The basic array model we follow at TileDB is depicted below. We make an important distinction between a dense and a sparse array. A dense array can have any number of dimensions. Each dimension must have a domain with integer values, and all dimensions have the same data type. An array element is defined by a unique set of dimension coordinates and it is called a cell. In a dense array, all cells must store a value. A logical cell can store more than one value of potentially different types (which can be integers, floats, strings, etc). An attribute defines a collection of values that have the same type across all cells. A dense array may be associated with a set of arbitrary key-value pairs, called array metadata.
A sparse array is very similar to a dense array, but it has three important differences:
Cells in a sparse array can be empty.
The dimensions can have heterogeneous types, including floats and strings (i.e., the domain can be “infinite”).
Cell multiplicities (i.e., cells with the same dimension coordinates) are allowed.
The decision on whether to model your data with a dense or sparse array depends on the application and it can greatly affect performance. Also extra care should be taken when choosing to model a data field as a dimension or an attribute. These decisions are covered in detail in other sections of the docs, but for now, you should know this: array systems are optimized for rapidly performing range conditions on dimension coordinates. Arrays can also support efficient conditions on attributes, but by design the most optimized selection performance will come from querying on dimensions, and the reason will become clear soon.
Range conditions on dimensions are often called “slicing” and the results constitute a “slice” or “subarray”. Some examples are shown in the figure below.
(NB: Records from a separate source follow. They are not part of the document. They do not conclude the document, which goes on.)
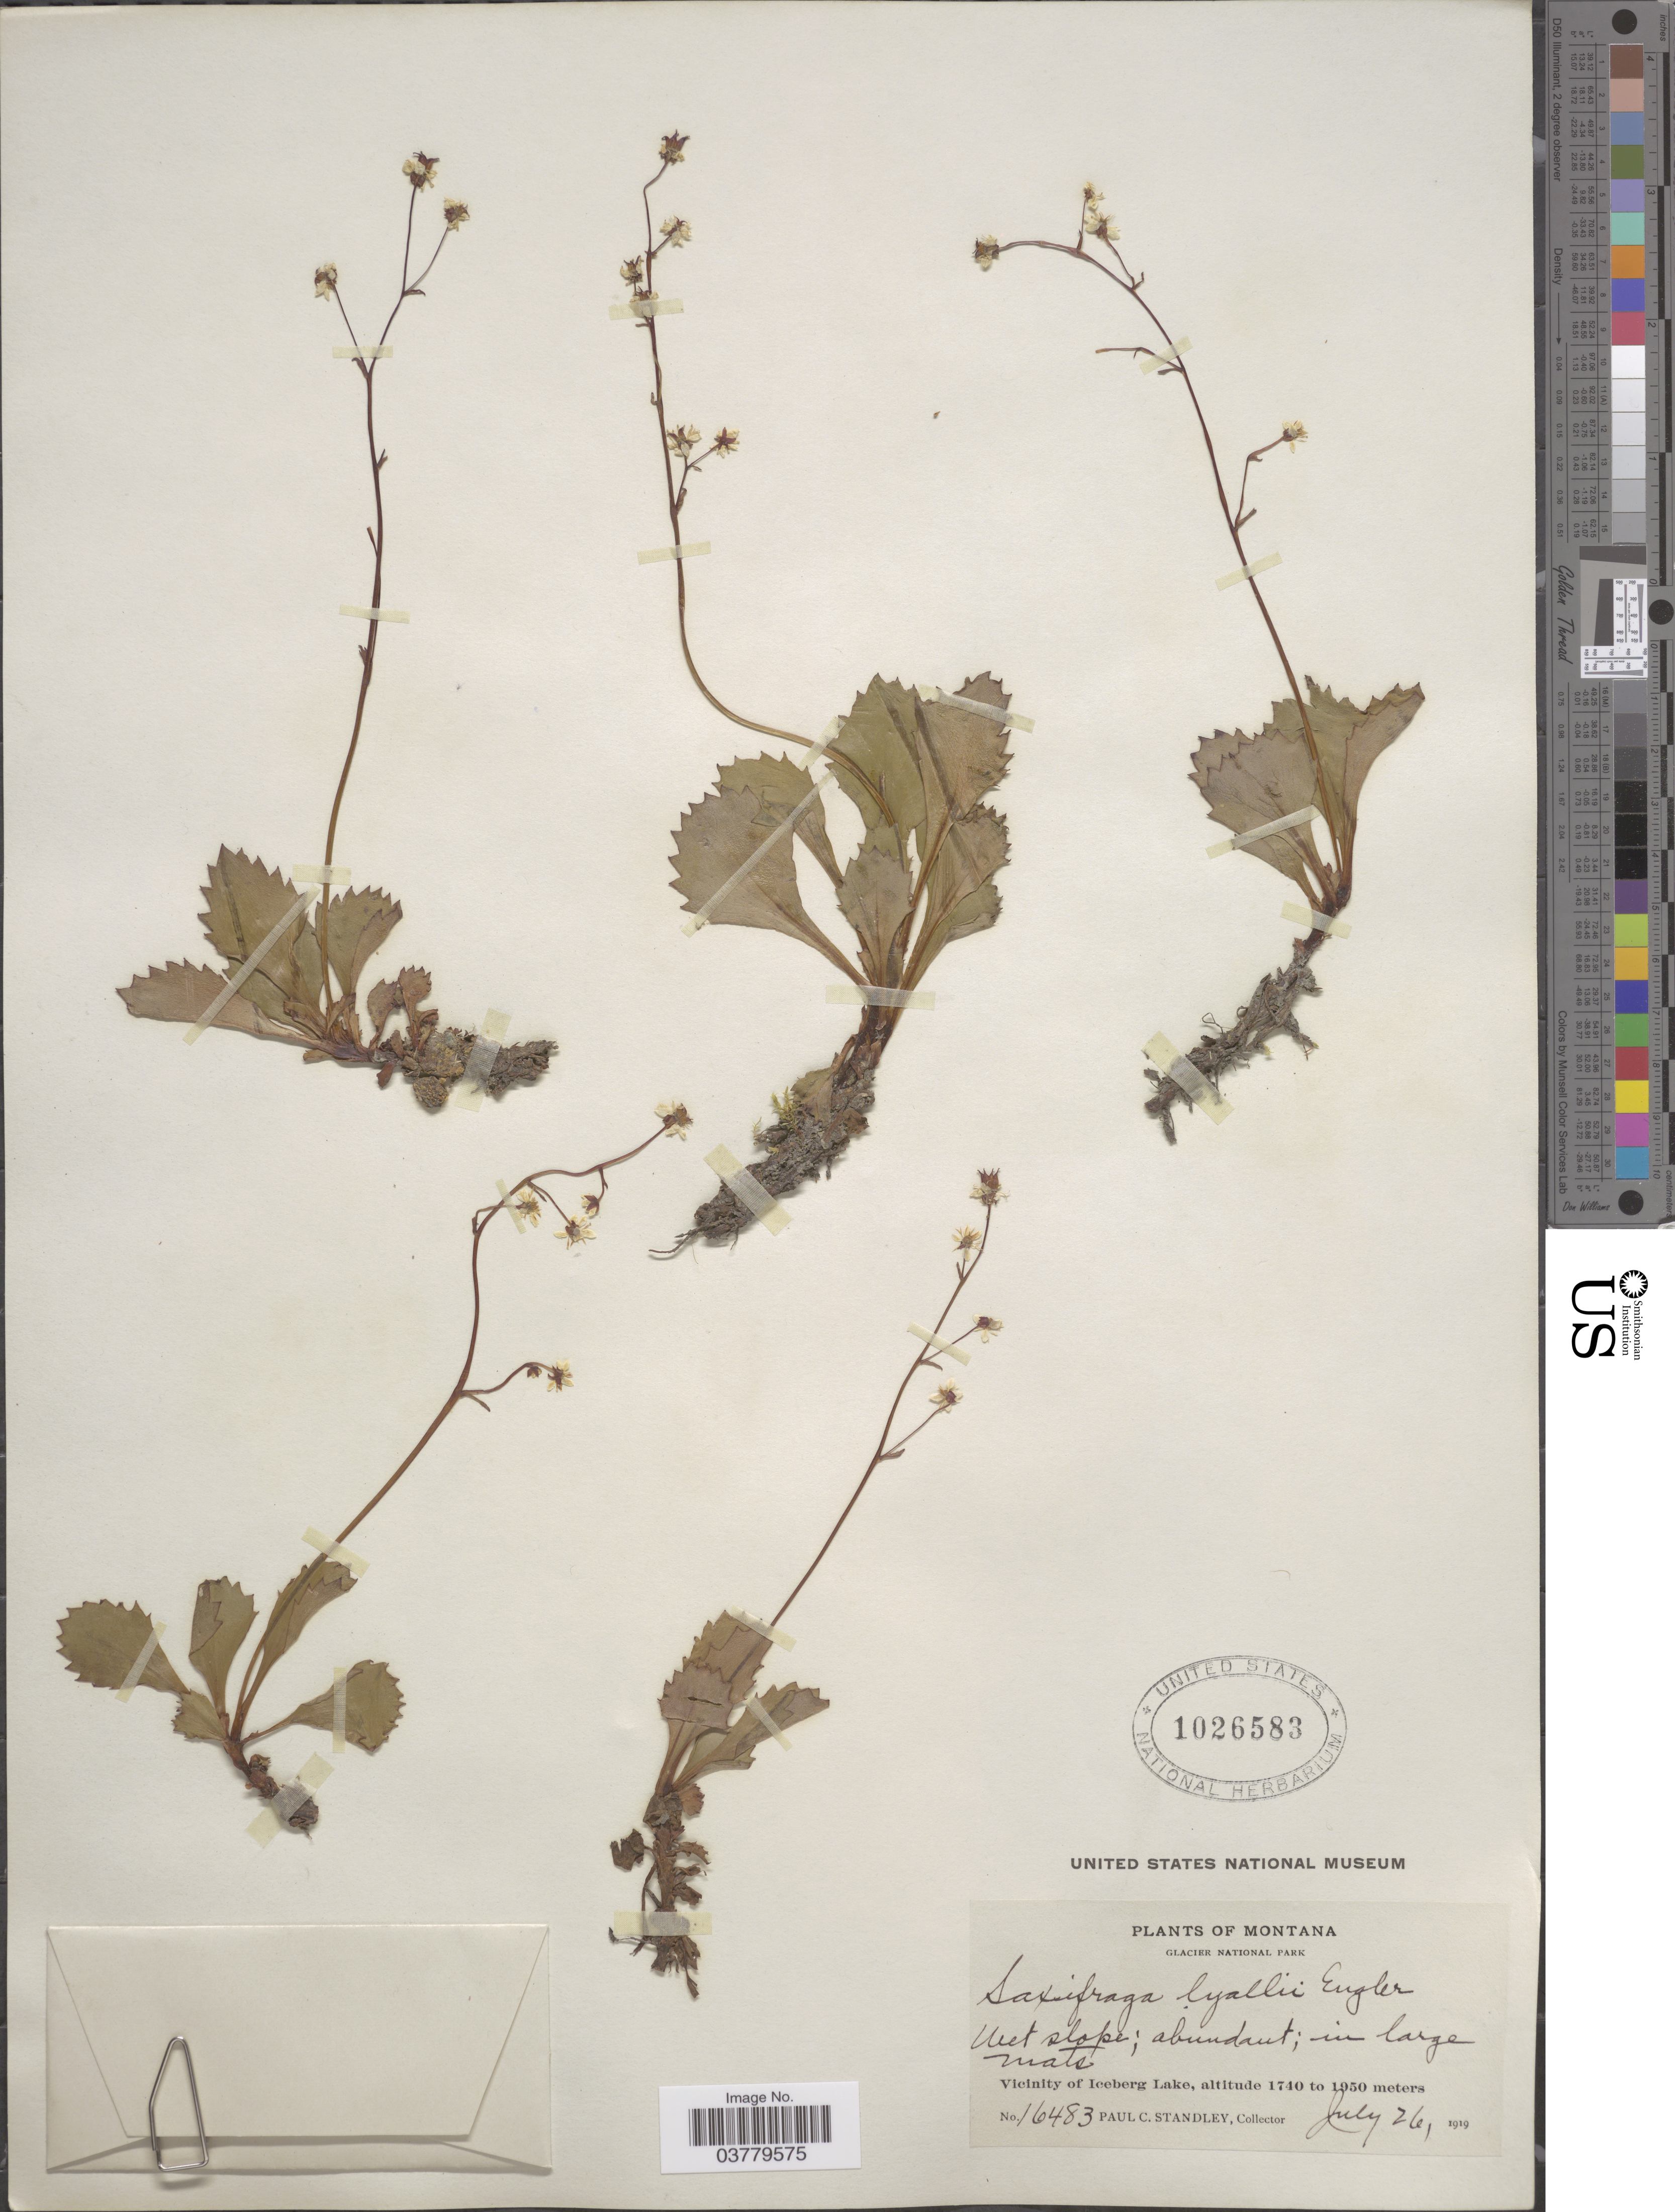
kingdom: Plantae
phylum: Tracheophyta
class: Magnoliopsida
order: Saxifragales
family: Saxifragaceae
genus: Micranthes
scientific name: Micranthes lyalii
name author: (Engl.) Small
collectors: P. C. Standley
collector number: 16483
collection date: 1919-07-26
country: United States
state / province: Montana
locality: Glacier National Park. Vicinity of Iceberg Lake.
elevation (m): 1740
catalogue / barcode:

In numpy notation, A[0:2, 1:3]
is a slice that consists of the values of cells with coordinates 0 and 1 on the first dimension, and coordinates 1 , and 2 on the second dimension (assuming a single attribute). Alternatively, this can be written in SQL as SELECT attr FROM A WHERE d1>=0 AND d1<=1 AND d2>=1 AND d2<=2
, where attr
is an attribute and d1
and d2
the two dimensions of array A
. Note also that slicing may contain more than one range per dimension (a multi-range slice/subarray).
The above model can be extended to include “dimension labels”. This extension can be applied to both dense and sparse arrays, but labels are particularly useful in dense arrays. Briefly stated, a dimension can accept a label vector which maps values of arbitrary data types to integer dimension coordinates. An example is demonstrated below. This is very powerful in applications where the data is quite dense (i.e., there are not too many empty cells), but the dimension fields are not integers or do not appear contiguously in the integer domain. In such cases, multi-dimensional slicing is performed by first efficiently looking up the integer coordinates in the label vectors, and then applying the slicing as explained above, which in the dense array case can be truly rapid.
Labeled dimensions are currently under development in TileDB. They will appear in a future release soon.
In many applications, it is useful to hierarchically organize different arrays into groups. TileDB incorporates the concept and functionality of groups into its Data Format.